X-Men: First Class
Directed By: Matthew Vaughn
Written By: Matthew Vaughn, Ashley Edward Miller, Zack Stentz, and Jane Goldman, from a story by Sheldon Turner and Bryan Singer. Based on the Marvel Comic by Stan Lee and Jack Kirby.
Starring: James McAvoy, Michael Fassbender, Kevin Bacon, Rose Byrne, January Jones, Jennifer Lawrence, Nicholas Hoult, Zoe Kravitz, Lucas Till, and Oliver Platt
Director of Photography: John Mathieson, Editors: Lee Smith and Eddie Hamilton, Production Designer: Chris Seagers, Original Music: Henry Jackman
Rated: PG-13 for comic book violence and a clever use of bad language.

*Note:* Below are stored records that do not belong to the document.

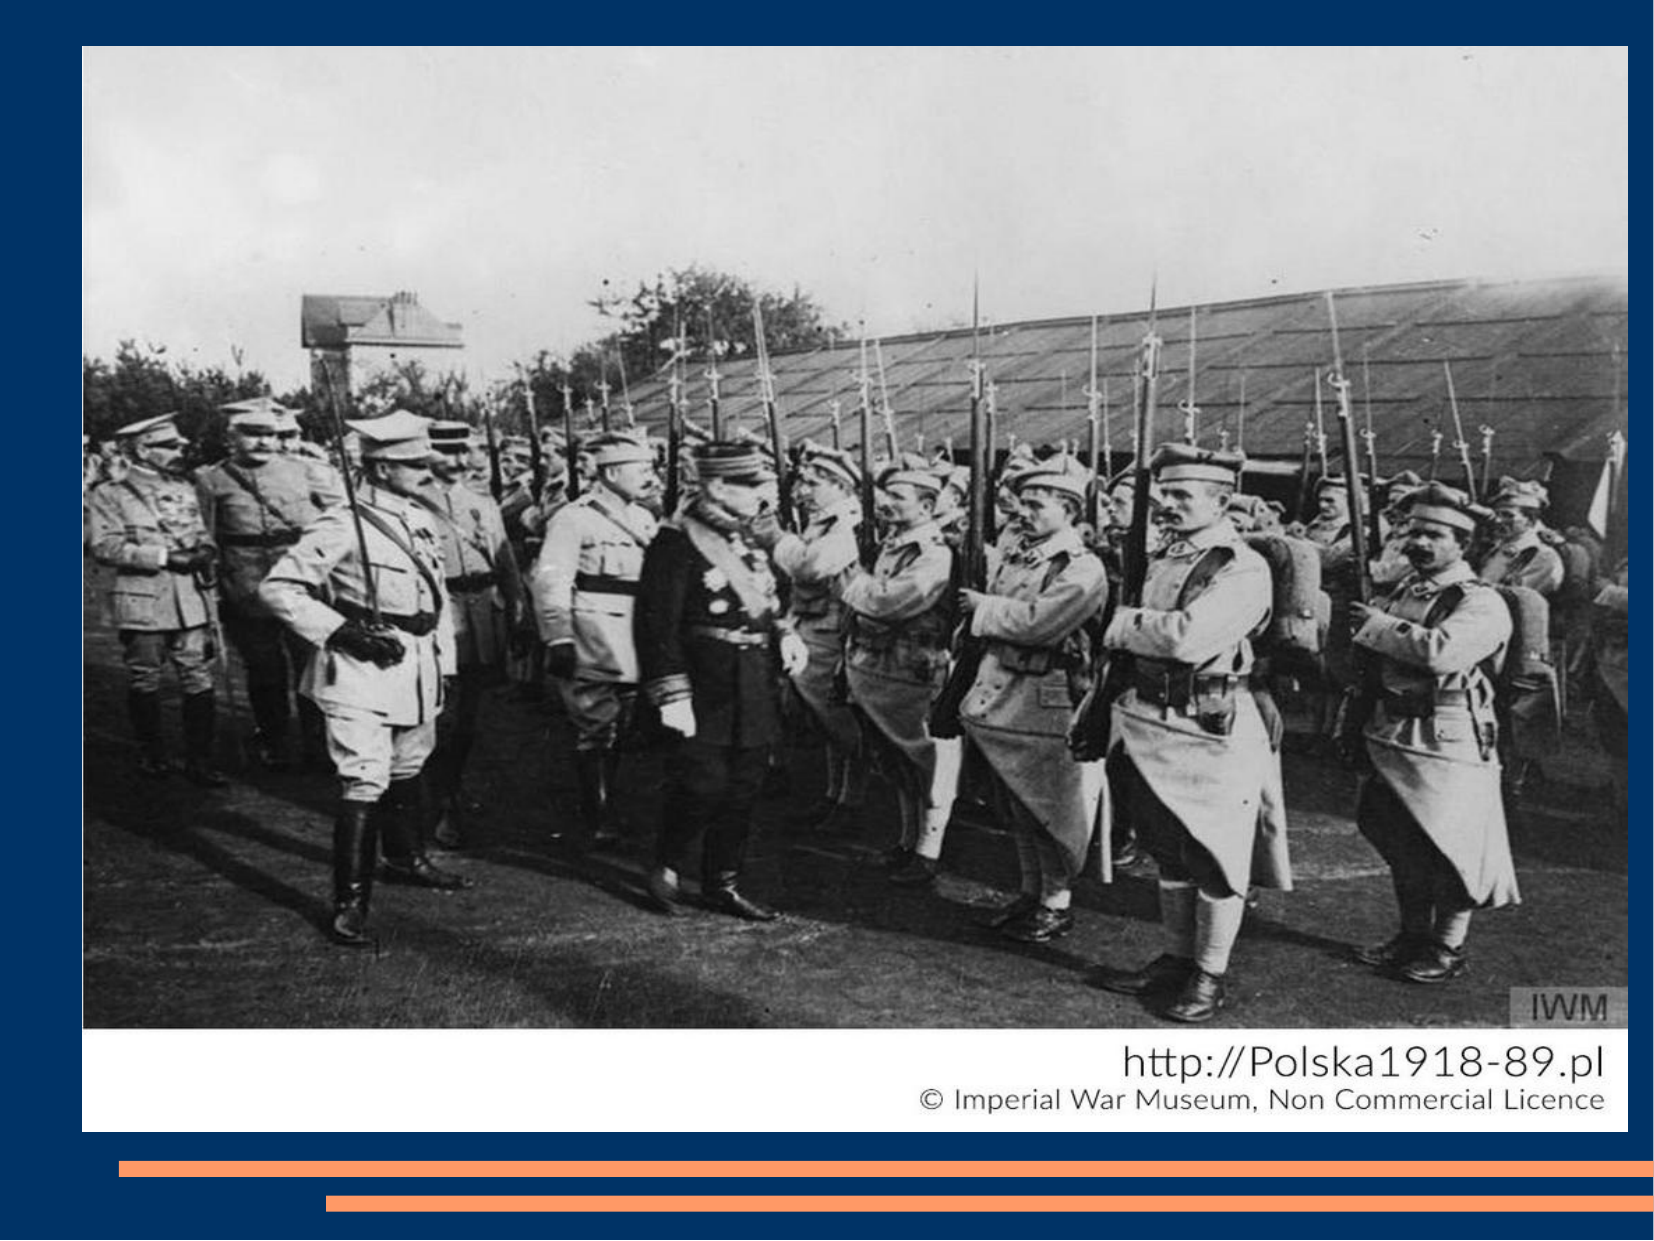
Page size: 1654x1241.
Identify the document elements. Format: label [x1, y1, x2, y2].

picture [82, 46, 1628, 1132]
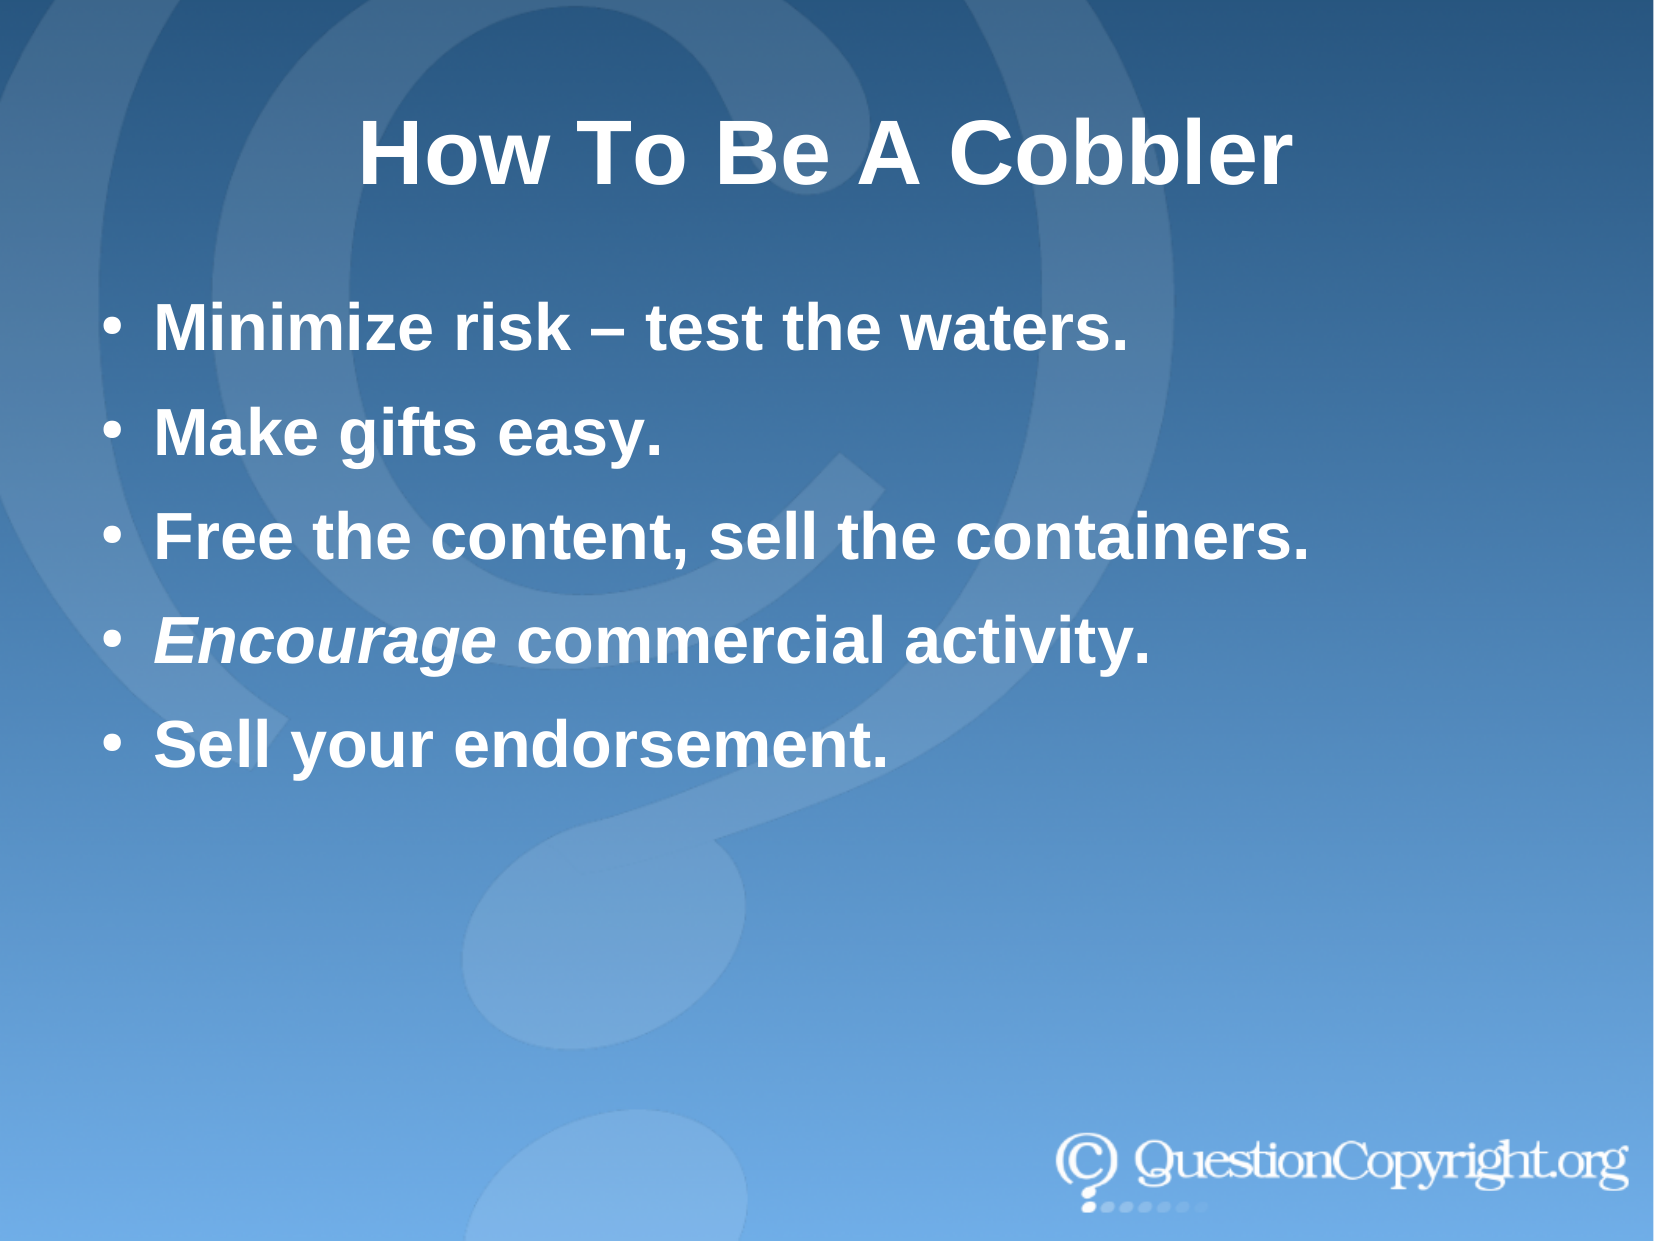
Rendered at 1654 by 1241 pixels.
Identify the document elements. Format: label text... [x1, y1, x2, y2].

title How To Be A Cobbler [82, 49, 1571, 257]
list Minimize risk – test the waters. Make gifts easy. Free the content, sell the containers. Encourage commercial activity. Sell your endorsement. [82, 290, 1571, 1094]
picture [0, 0, 1654, 1241]
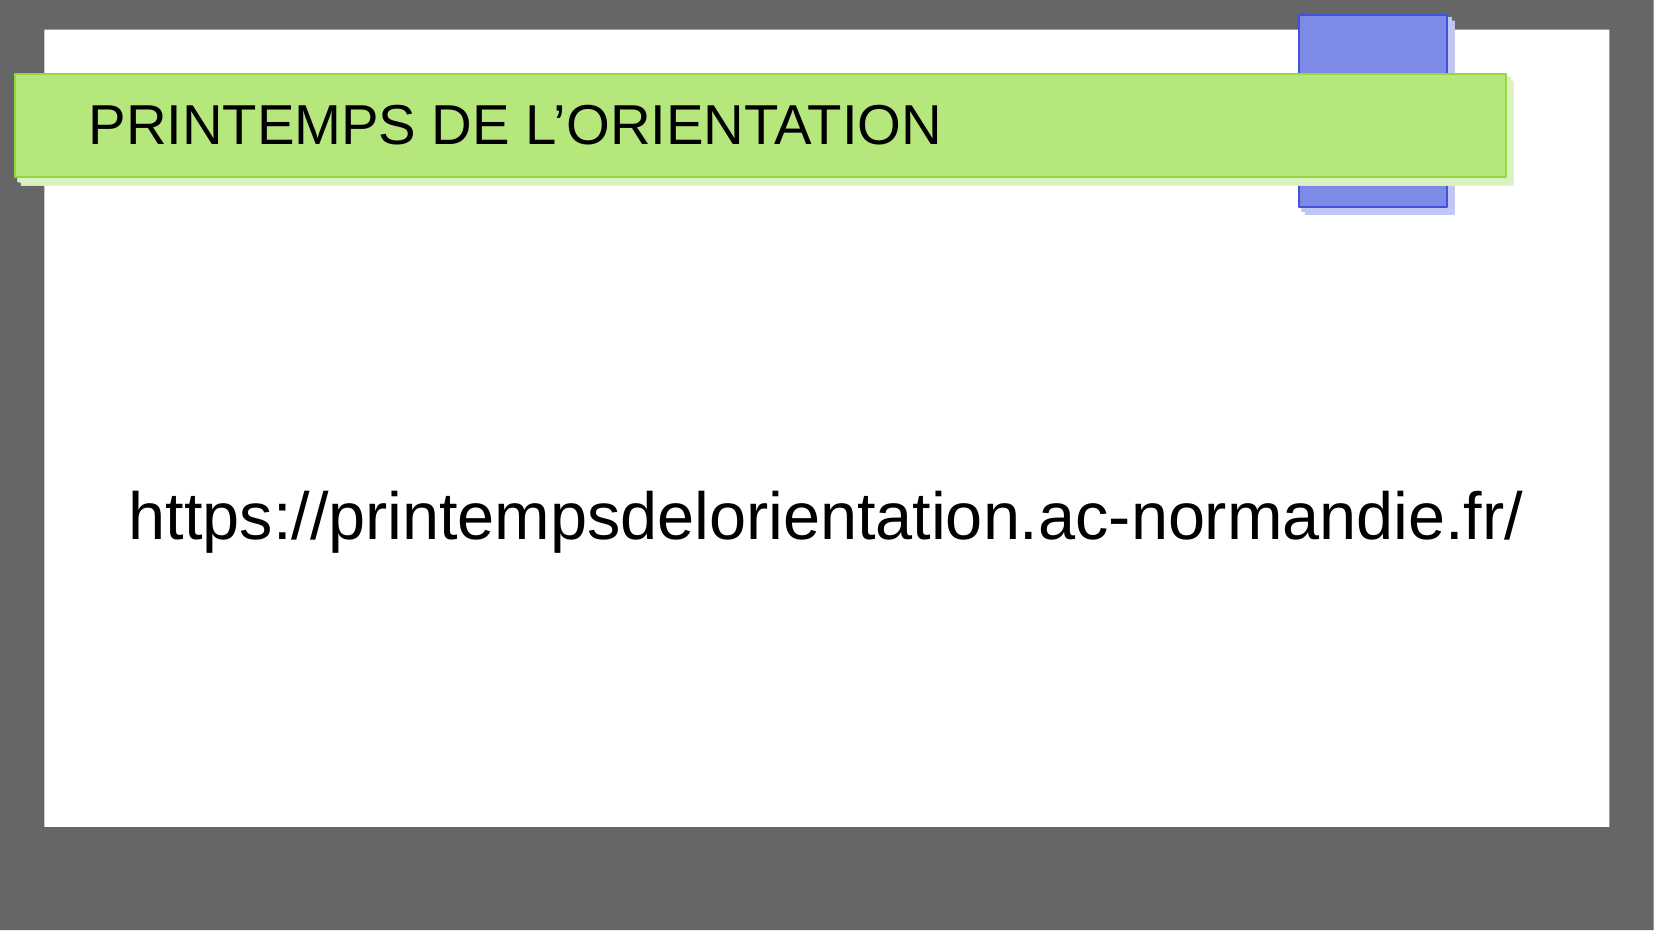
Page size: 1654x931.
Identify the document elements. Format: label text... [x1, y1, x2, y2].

subtitle https://printempsdelorientation.ac-normandie.fr/ [88, 221, 1565, 813]
title PRINTEMPS DE L’ORIENTATION [88, 73, 1506, 178]
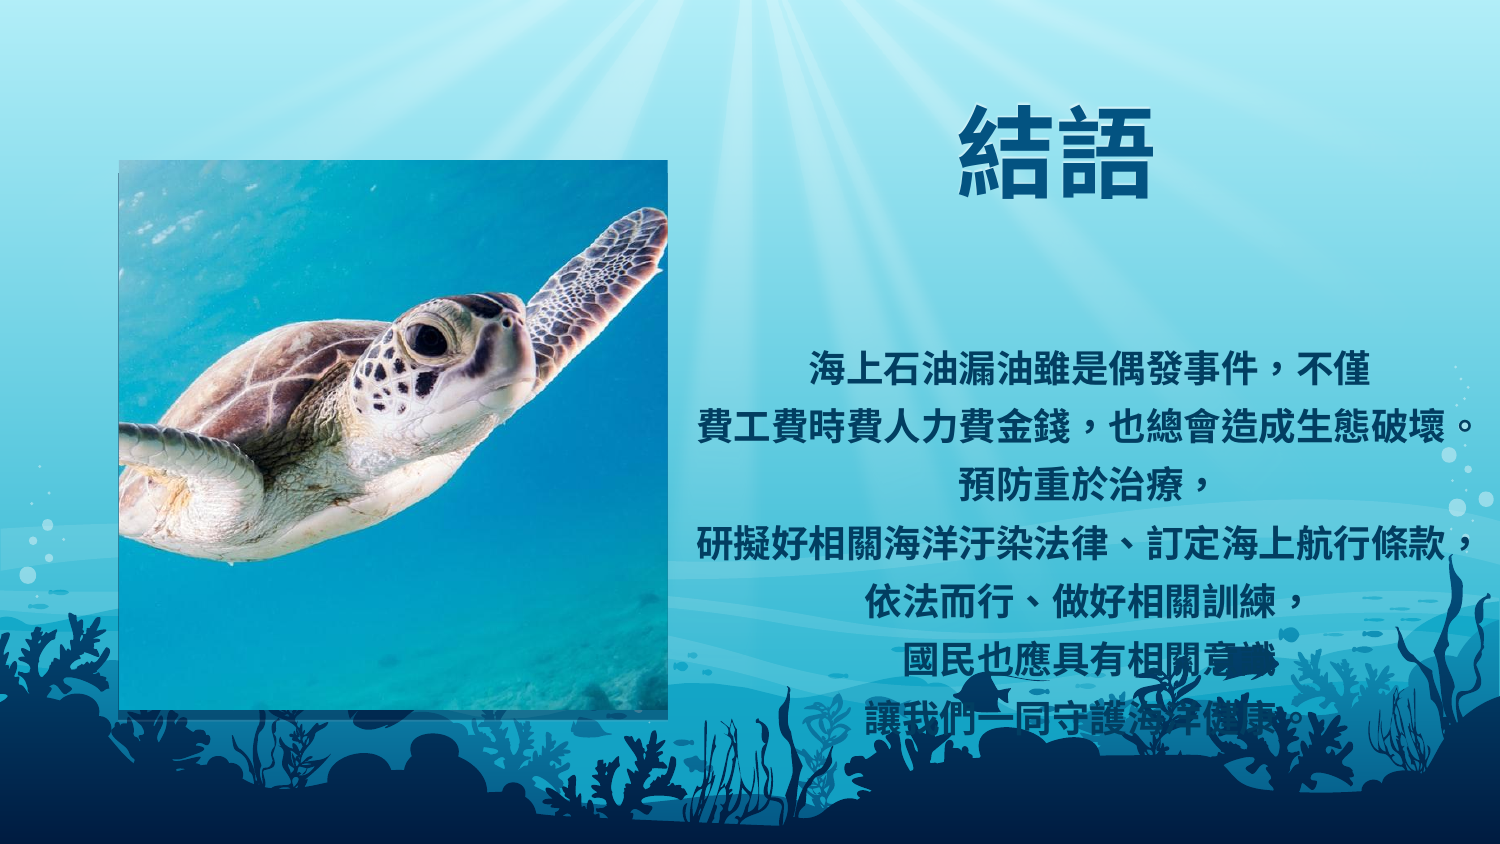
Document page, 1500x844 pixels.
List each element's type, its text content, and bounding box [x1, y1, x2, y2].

text_box 結語 [612, 70, 1500, 213]
text_box 海上石油漏油雖是偶發事件，不僅 費工費時費人力費金錢，也總會造成生態破壞。 預防重於治療， 研擬好相關海洋汙染法律、訂定海上航行條款， 依法而行、做好相關訓練， 國民也應具有相關意識 讓我們一同守護海洋健康。 [574, 316, 1500, 528]
picture [120, 556, 668, 710]
picture [118, 160, 668, 567]
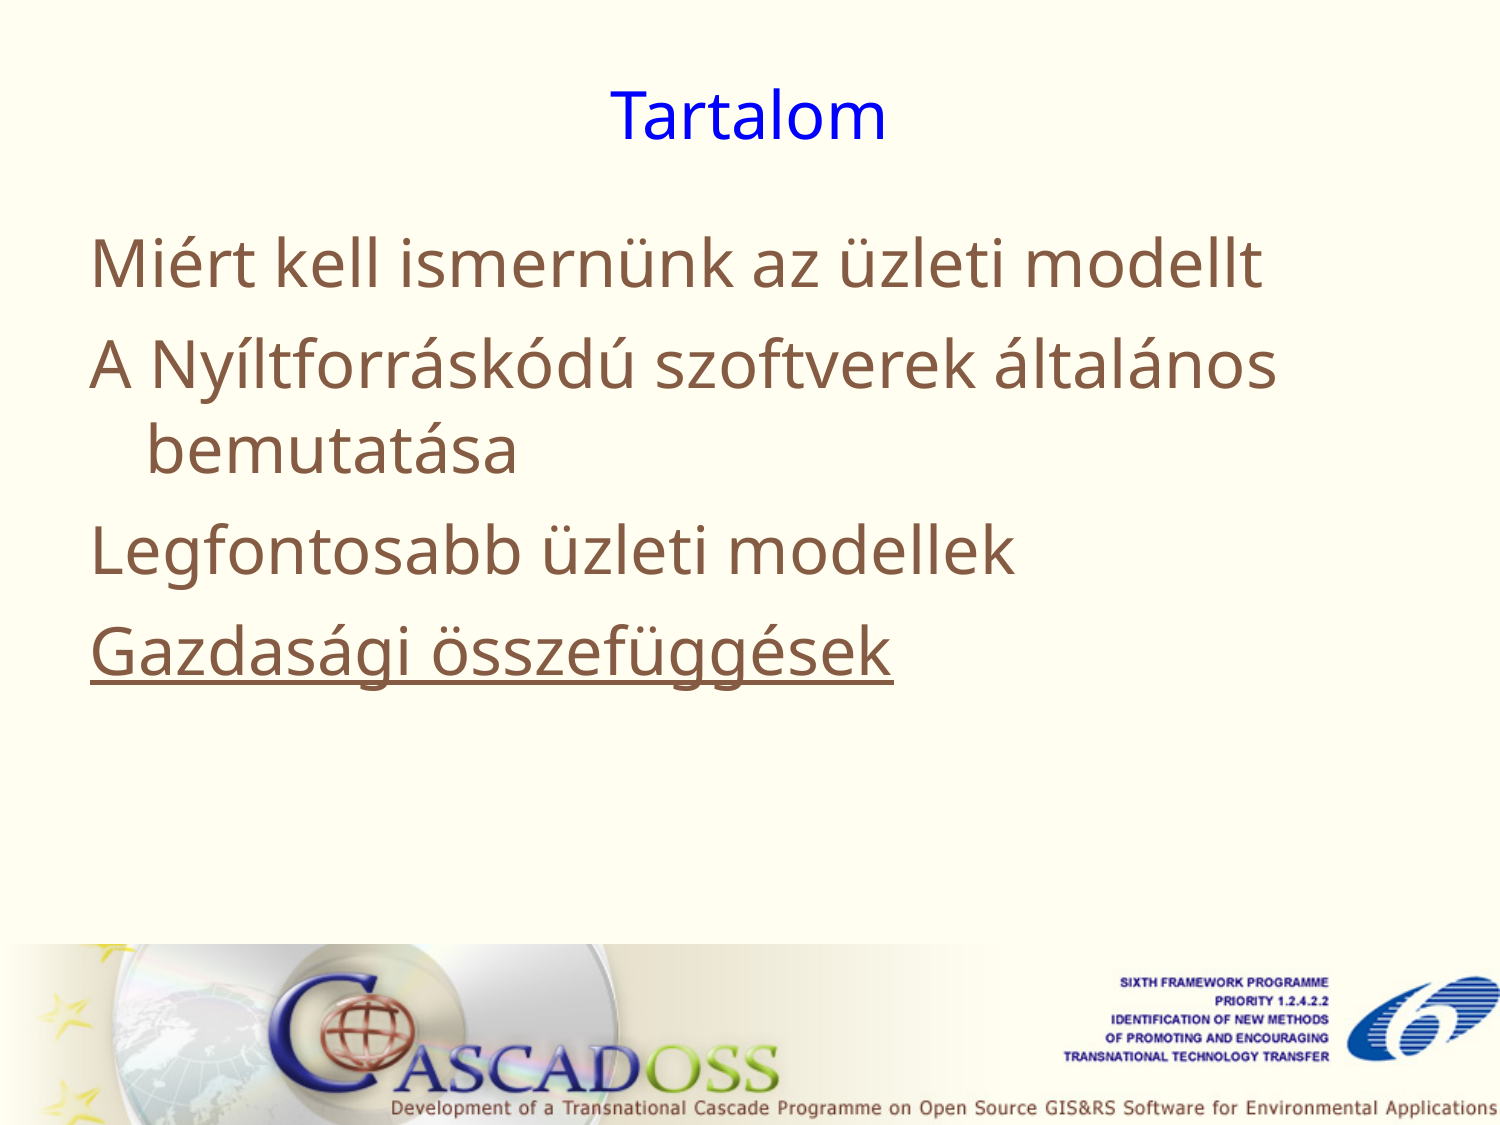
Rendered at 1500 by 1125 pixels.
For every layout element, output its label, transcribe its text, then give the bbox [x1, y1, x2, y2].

When it was first announced that 20th Century Fox, in their attempts to continue a franchise, would do another origin story of the X-Men, many alarms went off. Would this be X-Men: Tiny Tykes with a bunch of kids with powers, or would it even be worse, similar to the Hugh Jackman led Wolverine film? X-Men as a series and as a cash cow for Fox plays a difficult balance, as the universe is simply so grand, and finding the right story to tell within that world is often the issue the writers and creators of X-Men face, as opposed to Superman or Batman, where the main character and dichotomy is always in place.
But besides the apparently badass Wolverine (those claws!), two characters really made the X-Men series the first great comic book film: Charles Xavier, aka the telepathic Professor X, and Erik Lehnsherr, aka the metal controller Magneto. As played by Patrick Stewart and Ian McKellen, watching these two play off each other like Martin Luther King Jr. and Malcolm X became the central core of the film’s first trilogy, with openly gay director Bryan Singer infusing the similarities of gay rights activism toward the comic book franchise, with the appropriate amount of entertaining ass kicking ass well.